Adams, 27, had repeatedly said he did not think Hardy was UFC-caliber. He also claimed to “hate” the former NFL defensive lineman, and started a hashtag online titled “#F—GregHardy.”

Hardy has been a controversial figure for the UFC, ever since the promotion signed him to a developmental deal last year. Off-field issues including convictions for domestic violence (later expunged from his record) and drug possession contributed to the end of his NFL career.

The former Pro Bowler began training mixed martial arts full-time in 2016, and the results have been good so far. All five of his professional wins have come via first-round knockout. He trains out of American Top Team in South Florida, one of the top MMA camps in the world.

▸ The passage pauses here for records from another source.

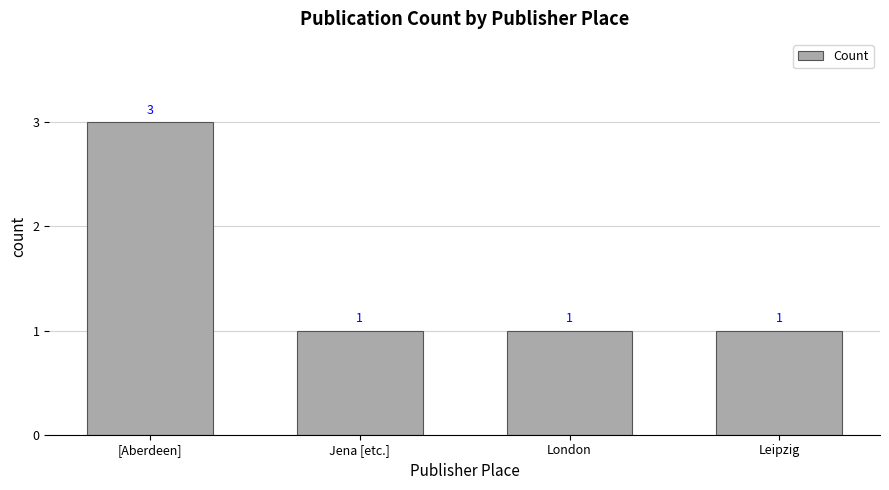

What is the difference between the values at Jena [etc.] and [Aberdeen]?

2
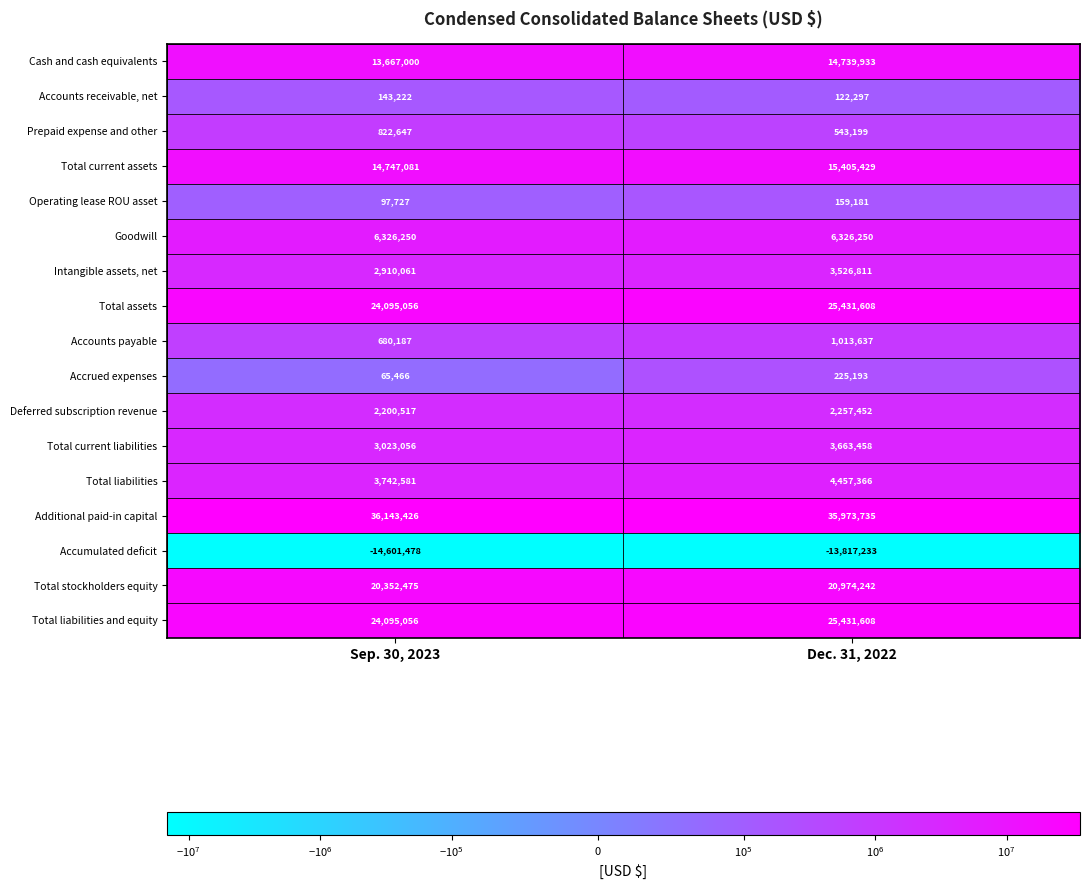

What is the approximate value of Total current assets at Sep. 30, 2023, to the nearest 10?

14747080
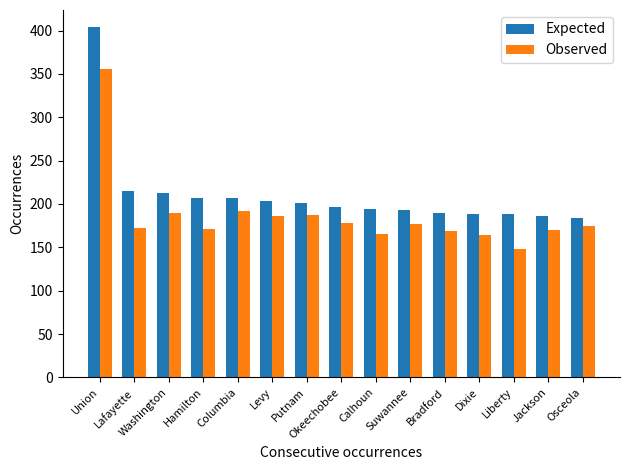

Which series has the largest total across all categories?

Expected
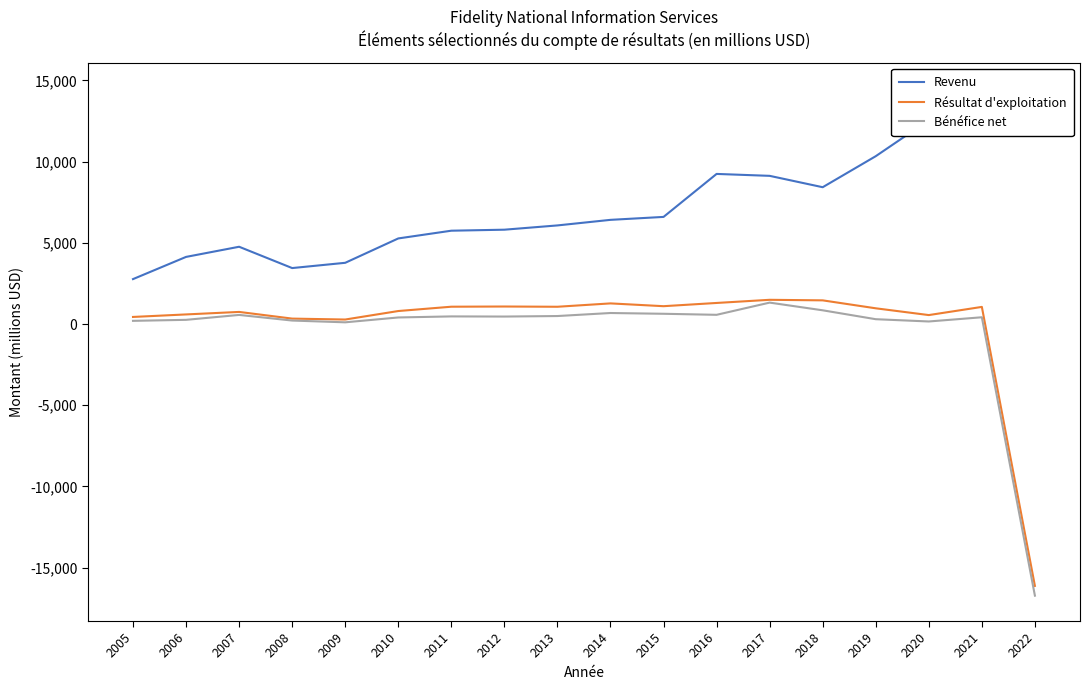

Reading right to left, list all the values displayed in this chart.

Revenu: 2022=14528	2021=13877	2020=12552	2019=10333	2018=8423	2017=9123	2016=9241	2015=6595	2014=6414	2013=6071	2012=5808	2011=5746	2010=5270	2009=3770	2008=3446	2007=4758	2006=4133	2005=2766
Résultat d'exploitation: 2022=-16119	2021=1055	2020=552	2019=969	2018=1458	2017=1492	2016=1298	2015=1099	2014=1271	2013=1064	2012=1079	2011=1067	2010=801	2009=278	2008=335	2007=746	2006=592	2005=437
Bénéfice net: 2022=-16720	2021=417	2020=158	2019=298	2018=846	2017=1319	2016=568	2015=632	2014=679	2013=493	2012=461	2011=470	2010=405	2009=106	2008=215	2007=561	2006=259	2005=197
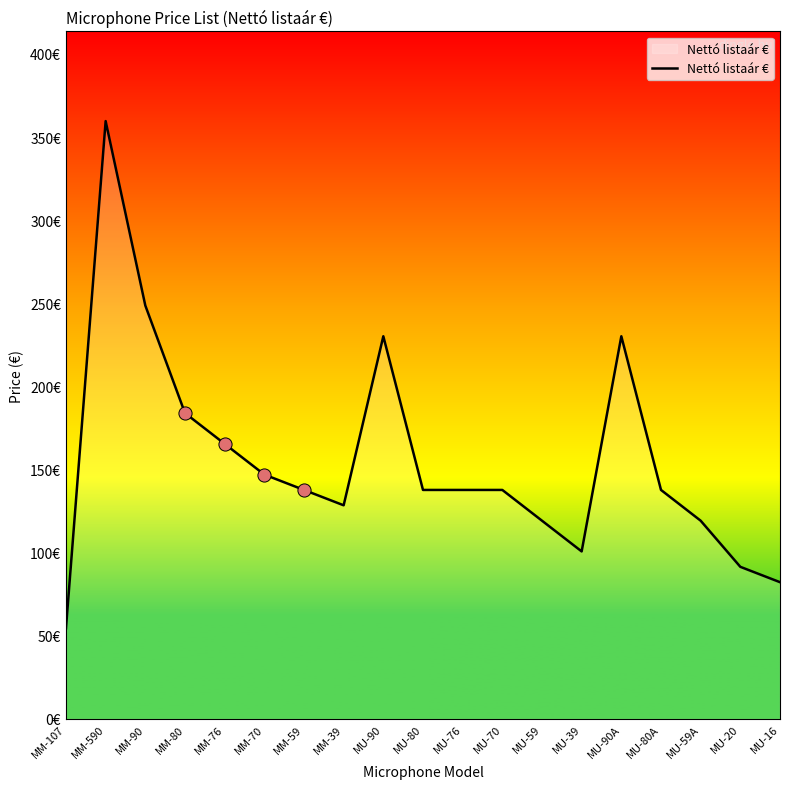

Which has a higher value, MU-90A or MM-76?

MU-90A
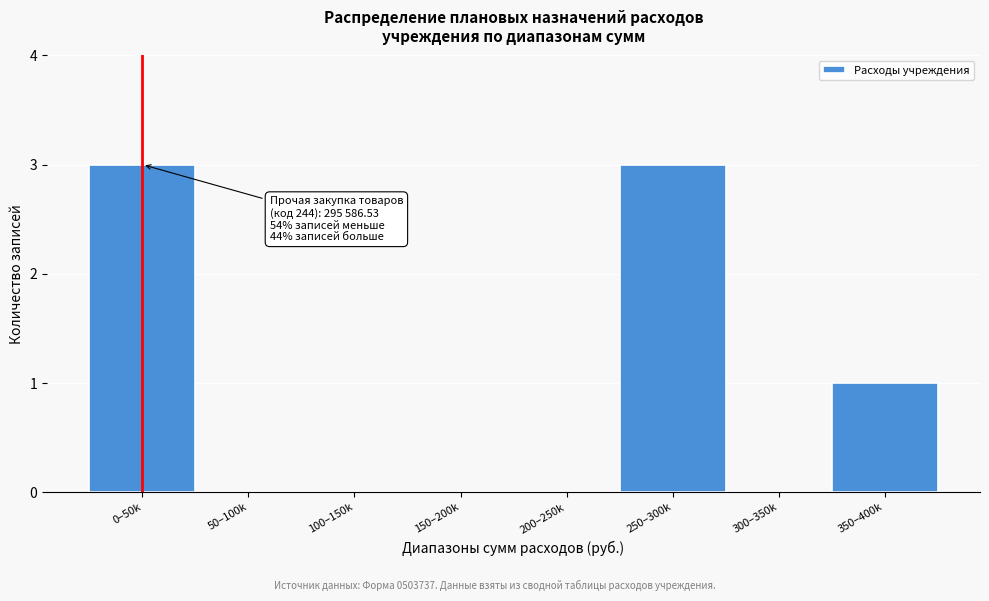

Reading right to left, what are all the values shown in this chart?

350–400k=1	300–350k=0	250–300k=3	200–250k=0	150–200k=0	100–150k=0	50–100k=0	0–50k=3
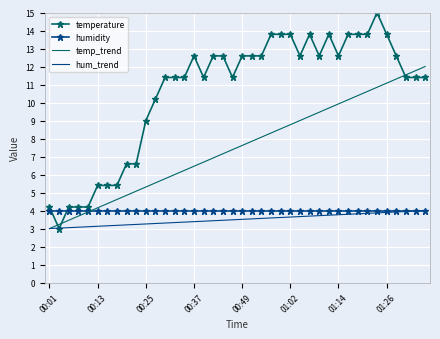

What is the label of the 6th point from the right?

01:24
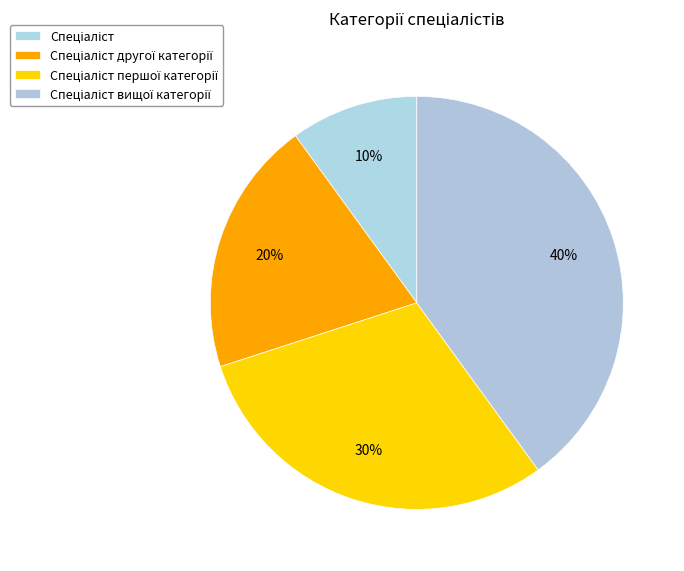

Count the number of slices in the pie.

4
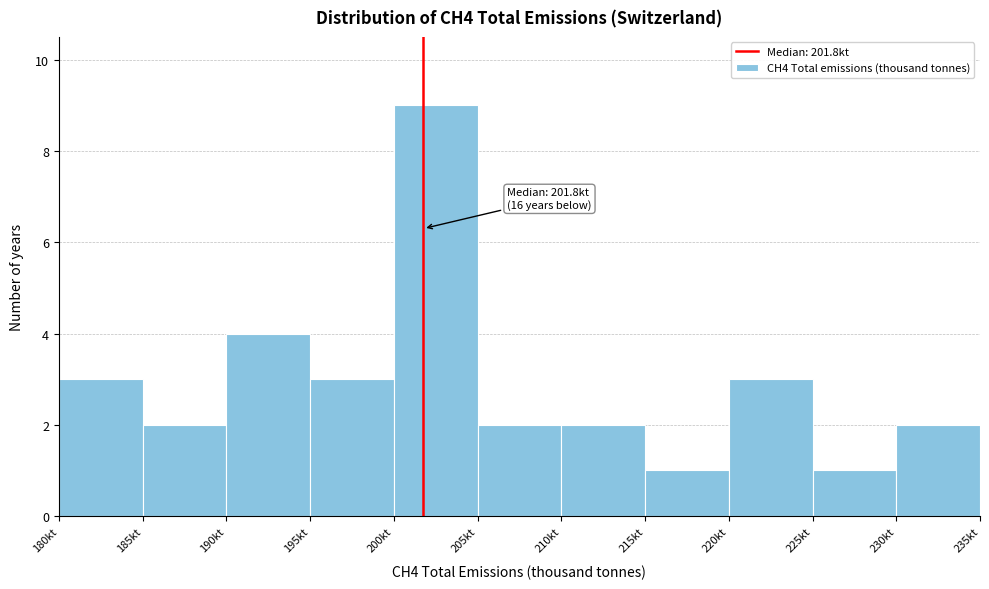

Over which range of the x-axis is the bar tallest?

200 to 205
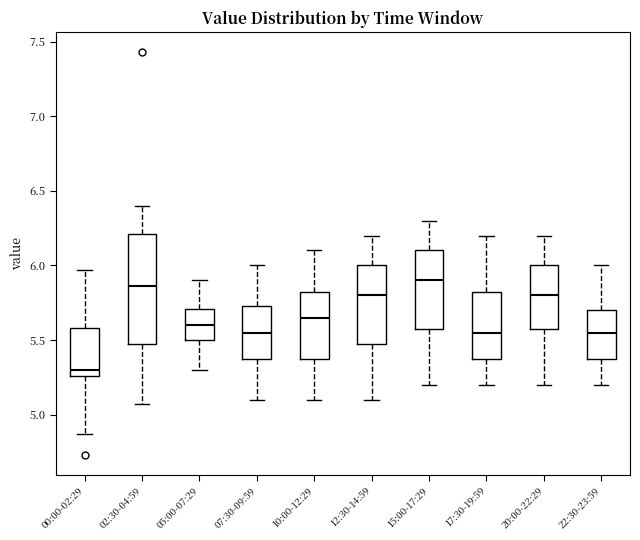

Reading left to right, transcribe this box plot: for each box, give where its median line is, the range the box spans, and where its two whiskers end, as read against the y-axis. The values are not printed on the chart, so give them approximately, as read against the axis.

00:00-02:29: median 5.30, box 5.25 to 5.60, whiskers 4.85 to 5.95
02:30-04:59: median 5.85, box 5.50 to 6.20, whiskers 5.05 to 6.40
05:00-07:29: median 5.60, box 5.50 to 5.70, whiskers 5.30 to 5.90
07:30-09:59: median 5.55, box 5.40 to 5.75, whiskers 5.10 to 6.00
10:00-12:29: median 5.65, box 5.40 to 5.85, whiskers 5.10 to 6.10
12:30-14:59: median 5.80, box 5.50 to 6.00, whiskers 5.10 to 6.20
15:00-17:29: median 5.90, box 5.60 to 6.10, whiskers 5.20 to 6.30
17:30-19:59: median 5.55, box 5.40 to 5.85, whiskers 5.20 to 6.20
20:00-22:29: median 5.80, box 5.60 to 6.00, whiskers 5.20 to 6.20
22:30-23:59: median 5.55, box 5.40 to 5.70, whiskers 5.20 to 6.00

Adams fell to 1-2 in the UFC.



International Champions Cup:

In a friendly, Tottenham Spurs’ Harry Kane outlasted Cristiano Ronaldo and Juventus in an International friendly with a goal from halfway. The goal came injury-time as Kane lead the Spurs to a 3-2 win. Kane was a second-half substitute who lifted the Spurs and this was the second time in three months that the Spurs had beaten Juventus, previously Champions League semifinal.